When you’re looking to acquire new donors, it can be difficult to know where to start. Who should you target? What strategies should you use?
The good news is that eliminating the guesswork around acquisition can be done. Rather than going on your intuition or gut instinct, data can point you in the right direction and help you create a roadmap that will lead you to individuals with the highest potential to support your organization.
Keep in mind, the goal isn’t necessarily to acquire the most donors—but the right donors. You want to identify those who are most likely to give to your organization and become lifetime supporters. You want to avoid falling into the cycle of having 80% of new donors give once and then hit the road.
So where to begin? Why not by looking at your current donors…
Before you can map out the most efficient route to a destination, you must first know your starting point. For acquisition purposes, that involves getting an in-depth understanding of your current base by answering questions like:
- Who is supporting you now?
- What do they “look” like demographically?
- Where do they live?
- Why do they support your organization?
- What other similar organizations do they support?

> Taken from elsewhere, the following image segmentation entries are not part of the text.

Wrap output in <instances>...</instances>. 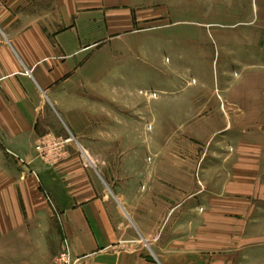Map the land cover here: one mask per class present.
Segmentation results:
<instances>
[{
  "label": "crops",
  "instance_id": "1",
  "mask_svg": "<svg viewBox=\"0 0 264 264\" xmlns=\"http://www.w3.org/2000/svg\"><path fill=\"white\" fill-rule=\"evenodd\" d=\"M175 1L0 0V264H50L65 246L99 264H264L262 184L250 168L249 179L230 177L246 171L240 160L225 175L228 158L218 169L198 172L197 150L184 158L179 151L160 153L155 208L146 189L140 201L128 200L127 179L88 167L66 141L73 138L89 156L113 149L106 134L91 136L94 106L68 100L75 83L90 80L84 67L98 64L100 43L131 35L134 22L153 18L159 8L160 18L170 20L160 27L180 22L172 18L183 12L188 20L197 16L195 23L229 25L202 22L196 0L183 7ZM44 137L61 139L66 159L40 157L35 146ZM137 185L151 183L142 178Z\"/></svg>",
  "mask_w": 264,
  "mask_h": 264
},
{
  "label": "rangeland",
  "instance_id": "2",
  "mask_svg": "<svg viewBox=\"0 0 264 264\" xmlns=\"http://www.w3.org/2000/svg\"><path fill=\"white\" fill-rule=\"evenodd\" d=\"M190 1L176 0L174 5L183 7ZM196 3L202 22L229 25L195 23L197 16L192 13L188 20L189 14L183 12L187 17L181 13L172 18L180 22L160 27L170 20L160 18L159 8L153 18L134 22L131 35L100 43L94 52L100 55L98 64L93 69L84 67L86 72L91 70L85 88L75 83L68 91L69 102L94 106L91 136L106 134L113 149L110 154L100 149L94 156L87 154L89 162L79 144L67 137L70 146L79 148L88 167L109 169L112 180L127 179L134 186L124 187L128 200L140 201L146 189L155 208L160 202L156 185L160 153L179 151L184 158L192 148L197 150L198 172L200 167L218 169L228 158L222 171L232 175L233 163L240 160L246 171L230 177L249 179L250 168L264 194V0ZM75 80L81 82L80 77ZM106 111L115 118L108 120ZM37 144L49 162H56L64 146L61 139L50 144L45 137ZM142 178L149 179L148 188L137 185ZM104 185L112 193L107 182ZM123 213L125 226L143 246L138 228ZM155 213L159 217L155 219H160V209Z\"/></svg>",
  "mask_w": 264,
  "mask_h": 264
},
{
  "label": "built area",
  "instance_id": "3",
  "mask_svg": "<svg viewBox=\"0 0 264 264\" xmlns=\"http://www.w3.org/2000/svg\"><path fill=\"white\" fill-rule=\"evenodd\" d=\"M35 149L38 155L42 157L40 154L38 144L35 146ZM51 264H99V263L86 262L80 257L73 256L70 250L68 249V247L65 246L61 251L58 252V254L55 256Z\"/></svg>",
  "mask_w": 264,
  "mask_h": 264
},
{
  "label": "bare ground",
  "instance_id": "4",
  "mask_svg": "<svg viewBox=\"0 0 264 264\" xmlns=\"http://www.w3.org/2000/svg\"><path fill=\"white\" fill-rule=\"evenodd\" d=\"M55 143V139L51 138L50 139V144H54ZM51 146V145H50ZM64 146L62 145V147H60V155L59 158L56 161H62L64 159H66L67 153L65 151H63ZM49 149V153L53 154V151L51 149V147L48 148ZM83 153L86 157L87 160H89V162H91V160L89 159V157L87 156V154L85 153V151L83 150ZM55 154V153H54ZM72 254V253H71ZM74 256V255H73Z\"/></svg>",
  "mask_w": 264,
  "mask_h": 264
}]
</instances>
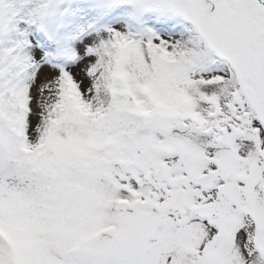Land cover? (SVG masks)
Wrapping results in <instances>:
<instances>
[{"label": "snow or ice", "instance_id": "snow-or-ice-1", "mask_svg": "<svg viewBox=\"0 0 264 264\" xmlns=\"http://www.w3.org/2000/svg\"><path fill=\"white\" fill-rule=\"evenodd\" d=\"M0 264H264V0H0Z\"/></svg>", "mask_w": 264, "mask_h": 264}]
</instances>
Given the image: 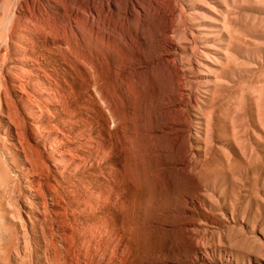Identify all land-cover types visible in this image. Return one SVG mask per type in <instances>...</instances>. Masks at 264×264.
<instances>
[{
	"label": "rangeland",
	"instance_id": "1",
	"mask_svg": "<svg viewBox=\"0 0 264 264\" xmlns=\"http://www.w3.org/2000/svg\"><path fill=\"white\" fill-rule=\"evenodd\" d=\"M99 262L264 264V0H0V264Z\"/></svg>",
	"mask_w": 264,
	"mask_h": 264
},
{
	"label": "bare ground",
	"instance_id": "2",
	"mask_svg": "<svg viewBox=\"0 0 264 264\" xmlns=\"http://www.w3.org/2000/svg\"><path fill=\"white\" fill-rule=\"evenodd\" d=\"M107 5L110 6V5H111L110 2H108ZM93 16H95V15H93ZM76 26H77V25H76ZM108 29H109V28H108ZM106 30H107V29H106ZM6 31H7V30H6ZM107 31H108V30H107ZM109 32H110V31H109ZM71 33H72V32H71ZM62 34H63V33H62ZM109 35H110V34H109ZM109 35H108V36H109ZM91 36H93V35L91 34ZM96 36H97V34H96ZM82 37H83V36H82ZM60 38H61V37H60ZM89 38H90V37H89ZM103 38H105V37H103ZM98 39H99V38H98ZM123 39H124V38H123ZM101 40H102V39H101ZM103 40H104V39H103ZM130 40H131V39H130ZM80 41H81V40H80ZM96 42H97V40H96ZM103 42H104V41H103ZM108 42H109V40H108ZM108 42H107V43H108ZM123 42H125V41H123ZM126 42H128V41H126ZM98 43H99V42H98ZM80 44H81V43H80ZM103 44H104V43H103ZM78 45H79V44H78ZM94 45H95V44H94ZM107 45H108V44H107ZM88 46L90 47V45H88ZM88 46H87V47H88ZM110 46H111V45H110ZM110 46H108V47H110ZM112 46H113V45H112ZM125 46H126V45H125ZM106 47H107V46H106ZM122 47H123V46H122ZM124 48H125V47H124ZM127 48H128V47H127ZM129 48H130V47H129ZM79 49H80V48H79ZM84 50H85V49H84ZM88 50H89V48H88ZM109 50H110V49H109ZM109 50H108V51H109ZM117 51H118V50H117ZM81 52H83V51L81 50ZM109 52H110V51H109ZM92 53H93V52H91V54H92ZM104 53H105V52H104ZM79 54H80V52H79ZM85 54H86V53H85ZM87 56H88V54H87ZM100 56H102V55H100ZM76 57H77V56H76ZM83 58H84V57H83ZM86 58H87V57H86ZM105 58H106V55H105ZM102 59H103V58H102ZM106 59H107V58H106ZM83 60H85V59H83ZM83 60H82V61H83ZM76 61H77V60H76ZM80 61H81V59H80ZM86 61H87V60H86ZM86 61H85V63H87ZM88 61H89V59H88ZM90 61H92V60H90ZM108 61H109V60H107V62H108ZM83 62H84V61H83ZM104 63H106V62H104ZM84 65H85V64H84ZM90 65H91V64H90ZM85 66H86V65H85ZM91 67H92V66H91ZM88 69H89V66H88ZM91 69H92V68H91ZM94 69H95V68H94ZM81 70H83V69H81ZM81 72H82V71H81ZM88 72H89V71H88ZM92 73H93V72H92ZM97 74H99V73H97ZM78 75H79V74H78ZM86 75H87V74H86ZM92 75H93V74H92ZM94 77H96L95 74H94ZM91 78H92V77H91ZM94 79H95V78H94ZM84 80H85V79H84ZM90 81H91V80H90ZM85 82H86V81H85ZM88 82H89V81H88ZM34 83H35V82H34ZM94 83H95V82H94ZM81 84H82V83H81ZM95 84H96V83H95ZM37 85H38V84H37ZM96 85H97V84H96ZM94 86H95V85H94ZM53 89H54V88H53ZM95 89H96V88H95ZM79 91H80V90H79ZM97 91H98V90H97ZM99 96L101 97V95H99ZM102 98H103V97H102ZM40 100H42V99H40ZM53 100H55V98H54ZM37 101H38V100H37ZM59 101H61V100H59ZM101 102H102V101H101ZM44 103H45V102H44ZM55 103H56V102H55ZM81 103H82V102H81ZM103 104H104V103H103ZM105 105H106V103H105ZM103 106H104V105H103ZM80 107H81V106H80ZM107 107H108V105H107ZM85 108H86V106H85ZM108 108H109V107H108ZM61 109H62V108H61ZM82 109H83V108H82ZM109 109H110V108H109ZM49 110H50V108H49ZM70 110H71V109H70ZM87 110H88V109H87ZM90 110H91V109H90ZM54 112H55V111H54ZM49 113H50V112H49ZM110 113H111V112H110ZM52 114H53V112H52ZM111 115H112V114H111ZM53 116H54V115H53ZM112 117H113V116H112ZM68 121H69V120H68ZM70 122H71V121H70ZM71 123H72V122H71ZM68 124H69V123H68ZM72 124H73V123H72ZM62 134H63V133H62ZM63 139H64V138H62V140H63ZM64 141H65V140H64ZM59 142H61V141H59ZM58 144H59V143H58ZM63 147H64V146H63ZM101 147H102V146H101ZM62 149H64V148H62ZM67 150H68V149H67ZM47 153H48V152H47ZM70 154H71V152H70ZM72 154H73V153H72ZM77 157H78V156H77ZM84 157H85V156H84ZM78 158H79V157H78ZM85 158H86V157H85ZM105 160H106V159H105ZM39 162H40V161H39ZM40 163H41V162H40ZM67 163H68V162H67ZM41 164H43V163H41ZM47 165H48V164H47ZM57 165H58V164H57ZM46 167H47V166H46ZM48 167H49V165H48ZM41 168H44V166L42 165ZM59 168H60V167H59ZM44 169H45V168H44ZM44 169H43V171H44ZM46 169H47V168H46ZM49 169H50V168H49ZM36 170H37V169H36ZM55 170H56V169H55ZM32 171H34V170H32ZM43 171H42V172H43ZM45 171H46V170H45ZM45 171H44V173H45ZM63 171H64V170H63ZM118 171H119V170H118ZM34 172H35V171H34ZM38 172H39V170H37L36 173H38ZM51 172H52V171H51ZM109 172H110V171H109ZM109 172H108V173H109ZM44 173H43V174H44ZM75 173H76V172H75ZM38 174H39V173H38ZM40 174H41V173H40ZM47 174H49V173H47ZM53 174H54V173H53ZM59 174H60V173H59ZM36 175H37V174H36ZM45 175H46V174H45ZM54 175H55V174H54ZM54 175H53V176H54ZM103 175H104V174H103ZM46 176H47V175H46ZM53 176H52V177H53ZM60 176H61V175H60ZM73 176H74V175H73ZM63 177H64V176H63ZM66 177H67V176H66ZM68 177H69V176H68ZM43 178H44V177H43ZM54 178H55V177H54ZM70 178H71V177H70ZM73 178H74V177H73ZM44 179H45V178H44ZM65 179H66V178H65ZM82 179H83V178H82ZM121 179H122V178H121ZM57 180H58V179H57ZM44 181H45V180H44ZM46 181H47V179H46ZM48 181H49V180H48ZM48 181H47V182H48ZM80 181H81V180H80ZM88 181H89V180H88ZM57 182H58V181H57ZM60 182H61V181H60ZM43 183H44V182H43ZM72 183H73V182H72ZM72 183H71V184H72ZM40 184H41V183H39V185H40ZM50 184H51V183H50ZM50 184H49V185H50ZM57 184H58V183H57ZM57 184H56V185H57ZM61 184H62V183H61ZM61 184H59V185H61ZM75 184H76V183H75ZM123 184H124V183H123ZM39 185H38V186H39ZM51 185H52V184H51ZM51 185H50V186H51ZM54 185H55V184H54ZM124 186H125V185H124ZM44 187H45V186H44ZM48 187H49V186H48ZM51 187H53V186H51ZM55 187H58V186H55ZM101 187H102V186H101ZM65 188H66V187H65ZM107 188H108V187H107ZM114 188H115V187H114ZM124 188H125V187H124ZM37 189H38V188H37ZM45 189H47V188H45ZM49 189H50V188H49ZM54 189H55V188H54ZM59 189H60V187H59ZM71 189H72V188H71ZM51 190H52V189H51ZM57 190H58V189H57ZM66 190H67V189H66ZM126 190H127V189H126ZM74 191H75V190H73V192H74ZM51 192H52V191H51ZM55 192H56V191H55ZM58 192H59V191H58ZM60 192H61V191H60ZM68 192H69V191H68ZM102 193H103V192H102ZM57 195H58V194H57ZM61 195H62V194H61ZM99 195H101V193H100ZM58 197H59V196H58ZM97 197H99V196H97ZM119 197H120V196H119ZM75 199H76V198H75ZM105 199H106V198H105ZM92 200H93V199H92ZM121 200H122V199H121ZM99 201H101V199H100ZM68 203H69V202H68ZM68 203H67V204H68ZM77 203H78V202H77ZM95 203H96V201H95ZM92 204H94V203H92ZM60 205H61V204H60ZM62 205H64V204H62ZM97 205H98V203H97ZM91 206H92V205H91ZM105 206H106V205H105ZM116 206H117V205H116ZM56 207H57V206H56ZM61 207H62V206H61ZM65 207H66V206H65ZM65 207H64V208H65ZM67 207H68V206H67ZM71 208H72V207H71ZM82 208H83V207H82ZM82 208H81V209H82ZM96 208H97V207H96ZM104 208H105V207H104ZM107 208H108V207H107ZM107 208H106V209H107ZM124 208H125V207H124ZM75 209H76V208H75ZM92 209H93V208H92ZM118 209H119V208H118ZM67 210H68V209H67ZM86 210H87V209H86ZM72 211H73V210H72ZM92 211H93V210H92ZM50 212H51V211H50ZM58 212H59V211H58ZM78 212H79V211H78ZM96 212H97V211H96ZM60 213H61V212H60ZM60 213H59V215H60ZM72 213H73V212H72ZM87 213H88V212H87ZM54 214H56V213H54ZM62 214H63V213H62ZM67 214H68V213L66 212V215H67ZM57 215H58V214H57ZM64 215H65V214H64ZM67 216H68V215H67ZM92 216H93V215H92ZM51 217H52V216H51ZM57 217H58V216H57ZM71 218H72V217H71ZM78 218H79V217H78ZM80 218H81V217H80ZM53 219H54V218H53ZM55 219H56V218H55ZM61 219H62V218H61ZM69 219H70V218H69ZM74 219H75V217H74ZM81 219H82V218H81ZM58 220H59V219H58ZM98 220H99V219H98ZM65 221H66V220H65ZM70 221H71V220H70ZM81 221H82V220H81ZM61 222H62V220H61ZM72 222H73V221H72ZM72 222H71V223H72ZM75 222H77V221H75ZM114 222H115V221H114ZM63 223H64V222H63ZM67 223H68V222H67ZM69 223H70V222H69ZM71 223H70V224H71ZM65 224H66V222H65ZM57 225H58V224H57ZM87 226H88V225H87ZM67 227H68V225H67ZM71 228H72V227H71ZM77 228H78V227H77ZM86 228H88V227H86ZM75 229H76V228H75ZM57 230H59V229H57ZM110 230H111V229H110ZM99 231H100V230H99ZM57 232H58V231H57ZM57 232H56V233H57ZM65 233H66V231H65ZM86 233H87V232H86ZM72 234H73V233H72ZM72 234H71V236H72ZM87 234L90 235L89 232H88ZM94 234H95V233H94ZM69 235H70V233H69ZM84 235H85V234H84ZM124 235H125V234H124ZM61 237H62V236H61ZM66 237H70V236H67V235H66ZM53 238H54V237H53ZM70 238L72 239V237H70ZM74 238H75V237H74ZM80 238H81V237H80ZM61 239H62V238H61ZM66 239H67V238H66ZM76 239H77V238H76ZM54 240H55V239H54ZM59 240H60V239H59ZM63 240H64V239H63ZM73 240H75V239H73ZM99 240H100V239H99ZM51 241H52V240H51ZM56 241H57V240H56ZM65 241H68V240H65ZM89 241H90V240H89ZM29 242L31 243V241H29ZM58 242H59V241H58ZM60 242H61V241H60ZM111 242H112V241H111ZM30 243H29V244H30ZM53 243H54V242H53ZM26 244H27V243H26ZM29 244H27V245H29ZM62 244H63V243H62ZM110 244H111V243H110ZM119 244H120V243H119ZM57 245H58V244H57ZM89 245H91V244H89ZM25 246H26V245H25V243H24V247H25ZM54 246H55V245H54ZM76 246H77V243H76ZM79 246H80V245H79ZM79 246H78V247H79ZM84 246H85V245H84ZM108 246H109V245H108ZM30 247H31V244H30ZM30 247H28V248H30ZM34 247H35V246H34ZM55 247H56V246H55ZM61 247H63V245H62ZM73 247H74V246H73ZM86 247H87V246H86ZM25 248H26V247H25ZM56 248H57V247H56ZM68 248H69V247H68ZM70 248H72V247L70 246ZM79 248H80V247H79ZM87 248H88V247H87ZM87 248H85V249H87ZM109 248H110V246H109ZM74 249H75V248H74ZM77 249H78V248H77ZM89 249H90V248H89ZM125 249H126V248H125ZM33 250H34V249H33ZM49 250H51V249L49 248ZM64 250H65V249H64ZM68 250H69V249H68ZM70 250H71V249H70ZM92 250H93V249H92ZM30 251H31V250H30ZM53 251H54V250H53ZM71 251H72V250H71ZM75 251H76V250H74V252H75ZM81 251H82V250H81ZM81 251H80V252H81ZM85 251L87 252V250H85ZM107 251H108V250H107ZM62 252H64V251H62ZM68 252H69V251H68ZM80 252H79V253H80ZM88 252H89V251H88ZM121 252H122V251H121ZM123 252H124V251H123ZM48 253H49V252H48ZM57 253H58V252H57ZM77 253H78V251H77ZM90 253H92V252H90ZM54 254H55V253H54ZM66 254H67V253H66ZM71 254H72V253H71ZM81 254H82V253H81ZM87 254H88V253H87ZM112 254H113V253H112ZM49 255H50V254H49ZM58 255H59V254H58ZM88 255H89V254H88ZM117 255H118V254H117ZM29 256H30V254L28 255V257H29ZM52 256H53V255H52ZM56 256H57V255H56ZM61 256H62V255H61ZM65 256H66V255H65ZM74 256H75V255H74ZM78 256H79V255H78ZM89 257H90V256H89ZM104 257H106V256H104ZM110 257H111V256H110ZM31 258H32V256H31ZM49 258H51V257L49 256ZM49 258H48V259H49ZM59 258H61V257L59 256L58 259H59ZM79 258H81V255H80ZM87 258H88V257H87ZM120 258H121V257H120ZM122 258H125V257L123 256ZM122 258H121V259H122ZM29 259H30V257H29ZM33 259H34V258H33ZM55 259H56V258H55ZM55 259H54V261H55ZM65 259H66V258H65ZM84 259H85V258H84ZM128 259H129V258H128ZM56 260H57V259H56ZM73 260H74V259H73ZM75 260H76V259H75ZM108 260H109V259H108ZM112 260H113V259H112ZM123 260H125V259H123ZM63 261H64V260H63ZM69 261H70V260H69ZM86 261H87V260H86ZM86 261H85V262H86ZM47 262H48V261H47ZM65 262L67 263V261H65ZM78 262H79V260H78ZM100 262H101V261H100ZM100 262H99V263H100ZM123 262H124V261H123ZM126 262H127V261H126ZM59 263H60V262H59ZM63 264H64V263H63ZM71 264H72V263H71ZM100 264H101V263H100ZM102 264H103V263H102Z\"/></svg>",
	"mask_w": 264,
	"mask_h": 264
}]
</instances>
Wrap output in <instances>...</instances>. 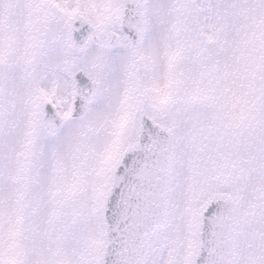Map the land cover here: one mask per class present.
I'll return each mask as SVG.
<instances>
[{
  "label": "snow or ice",
  "instance_id": "1",
  "mask_svg": "<svg viewBox=\"0 0 264 264\" xmlns=\"http://www.w3.org/2000/svg\"><path fill=\"white\" fill-rule=\"evenodd\" d=\"M0 264H264V0H0Z\"/></svg>",
  "mask_w": 264,
  "mask_h": 264
}]
</instances>
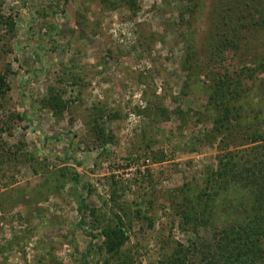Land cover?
I'll return each mask as SVG.
<instances>
[{
  "label": "rangeland",
  "instance_id": "rangeland-1",
  "mask_svg": "<svg viewBox=\"0 0 264 264\" xmlns=\"http://www.w3.org/2000/svg\"><path fill=\"white\" fill-rule=\"evenodd\" d=\"M229 2L0 0V116H25L1 139L0 264H168L212 243L174 212L224 154L205 112L213 79L259 52L214 47ZM243 82L262 110L264 72ZM107 221L123 227L117 254Z\"/></svg>",
  "mask_w": 264,
  "mask_h": 264
},
{
  "label": "trees",
  "instance_id": "trees-1",
  "mask_svg": "<svg viewBox=\"0 0 264 264\" xmlns=\"http://www.w3.org/2000/svg\"><path fill=\"white\" fill-rule=\"evenodd\" d=\"M103 2L115 7L124 4L133 9L136 6V0ZM222 14L221 38L214 39V47L242 49L239 53L243 54L249 41L254 40L256 47L251 46V50L259 52L253 55L251 64H241L236 71L229 69L230 73L213 79L214 84L207 91L205 112L212 123L211 135L222 141L224 154L218 156L216 167H211L200 183L195 186L186 183L179 189L182 200L174 216L180 218L184 229L190 226L195 234L199 228H209L212 245L205 240L181 245L175 262L168 264H191L197 256L199 259L192 264H264V103L259 111L254 104L244 103L248 93L243 82L252 79L258 71L264 72V0H231ZM2 25L4 20L0 14ZM191 51L186 54L187 71L193 69L190 68L196 59L193 45ZM8 92L5 76L0 75V111ZM12 119L24 120L25 116L10 113L6 120L0 116V157L4 153L2 134ZM84 202L85 199L80 212L86 208ZM116 226L109 221L101 226L111 254H117L125 241L123 227Z\"/></svg>",
  "mask_w": 264,
  "mask_h": 264
}]
</instances>
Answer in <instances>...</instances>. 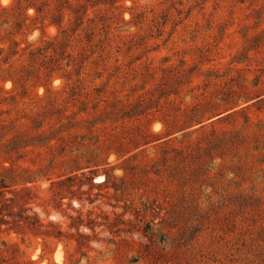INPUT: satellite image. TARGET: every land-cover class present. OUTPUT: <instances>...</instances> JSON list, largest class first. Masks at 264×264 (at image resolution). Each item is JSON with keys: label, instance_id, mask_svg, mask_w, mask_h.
Masks as SVG:
<instances>
[{"label": "rangeland", "instance_id": "1", "mask_svg": "<svg viewBox=\"0 0 264 264\" xmlns=\"http://www.w3.org/2000/svg\"><path fill=\"white\" fill-rule=\"evenodd\" d=\"M14 1L2 189L63 235L4 232L0 264H264V0H104L35 60L61 28Z\"/></svg>", "mask_w": 264, "mask_h": 264}, {"label": "trees", "instance_id": "2", "mask_svg": "<svg viewBox=\"0 0 264 264\" xmlns=\"http://www.w3.org/2000/svg\"><path fill=\"white\" fill-rule=\"evenodd\" d=\"M58 3L55 7L51 8V2L49 0H15L14 1V9L20 10L23 7L24 3H27L25 7H33L35 8L36 12L42 17V20L46 18L50 19L52 23L57 24L61 28V35L57 36L54 40L48 42V46L44 48H38L37 50H32L30 52L31 59L35 60L37 54H44L47 52L48 48L57 46L61 49L60 55H63L66 50L65 48L69 44V40L72 34L69 33V28H63V20L65 18L66 11L74 14V26L71 28L73 32L78 30V28L83 24V19L86 15H88V10L91 7H95L101 3H105L104 0H84L82 3H78L74 5L71 0H56ZM1 10H6L7 7H1ZM20 11H18V14ZM1 14V12H0ZM17 26L21 27L23 24V20H18L16 22ZM101 30L104 32L105 37L110 32L106 27H102ZM95 34V30L93 32L88 33V40L90 41L92 35ZM101 34V31H100ZM103 41V40H101ZM57 49L54 48V54H57ZM0 51L3 49L0 48ZM46 56V55H45ZM68 56H72V54H68ZM70 65V63H68ZM196 109L192 110V116H196L197 112ZM203 117H191V122L188 125H180L174 132L184 131L188 127L192 126L194 122L202 123ZM8 185H6V181L4 178L0 179V241L2 244H6V240L1 238V234L4 232L10 233L11 231H15L18 233H23L27 229L38 231L39 234H43L46 236H55L57 238H61L62 231L58 230L56 233H51L50 230H42L45 228V223L40 219L38 213L34 211L33 207L31 206H20L17 210H15L14 204L23 198L24 200L31 199L30 191L25 188L21 190L17 189H10V193L12 194L11 197H6L4 194L5 189ZM12 190V191H11ZM23 191V192H21ZM20 197V198H19ZM30 202H26L28 204Z\"/></svg>", "mask_w": 264, "mask_h": 264}]
</instances>
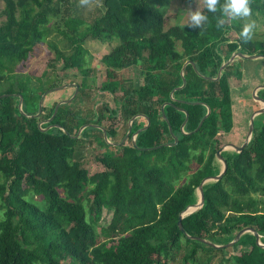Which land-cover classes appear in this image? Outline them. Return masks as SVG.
Returning <instances> with one entry per match:
<instances>
[{
    "label": "trees",
    "instance_id": "trees-1",
    "mask_svg": "<svg viewBox=\"0 0 264 264\" xmlns=\"http://www.w3.org/2000/svg\"><path fill=\"white\" fill-rule=\"evenodd\" d=\"M171 1L102 0L79 32V0H0V264H153V255L167 258L182 245L187 246L185 262L202 245L211 249L202 248L208 255L217 250L185 232L224 244L246 226L264 243L259 205L264 198V122L255 126V118L242 149L220 152L226 169L203 183L204 201L181 219L184 231L177 225L181 211L197 202L200 181L221 170L217 135L233 127L231 88L241 77L238 57L217 76L218 68L234 52L264 55V39L243 44L238 36L242 25L235 22L237 35L228 37L227 28L217 29L214 15L207 12L209 23L200 32L185 24L168 26ZM251 9V18H264V0H252ZM112 33L117 43L104 57L106 78L99 86L112 104L87 100L81 82L76 83L78 95L54 112L56 103L72 93L49 100L48 89L63 82L60 75L54 72L45 83V69L38 75L17 74L15 67H25L52 34L60 47L51 44L54 56L46 65L54 71L60 60L62 70L76 69L84 77L92 72L86 61L88 37L108 43ZM192 42L199 47L191 49ZM163 43L170 48L165 58ZM185 61V83L175 88L182 84ZM135 64L136 83L120 72ZM46 90L39 114L31 116ZM256 93L264 99V87ZM140 114L149 123L133 145L132 133L147 122ZM83 124L98 127L88 125L74 136ZM82 136L108 148L94 155L102 171L88 174L89 161L74 156ZM106 173L115 175L113 183H106ZM87 187L92 220L80 203ZM30 195L39 196L42 205ZM103 209L111 218L97 232ZM234 245L246 250L222 264H264V247L252 232L242 233Z\"/></svg>",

- How does their support for you compare to other organizations they support?
There are a couple different ways you can go about answering these questions:
One would be through market research. This could involve actually talking to people who match the profile that you are going after to find out who they are. You want to know what motivates them. If your organization is their charity of choice, find out why.
You can also look at social media and other unstructured information, and really gather the context that helps you understand how these people think—especially how they think about philanthropy and how they engage with organizations.
Create 3-5 segments of your various donors based on demographics to get an understanding of who is currently giving to you.
The goal is to develop profiles of individuals who are most likely to donate to your organization. It’s also a good idea to calculate the lifetime value of each identified segment. Here’s a simple formula you can use to determine lifetime value:
Average number of years on file x Average number of gifts per year x Average gift amount = Lifetime Value
Determining which of your segments have the highest lifetime value can help you hone in on the profiles you really want to target to achieve the highest return on your acquisition investment.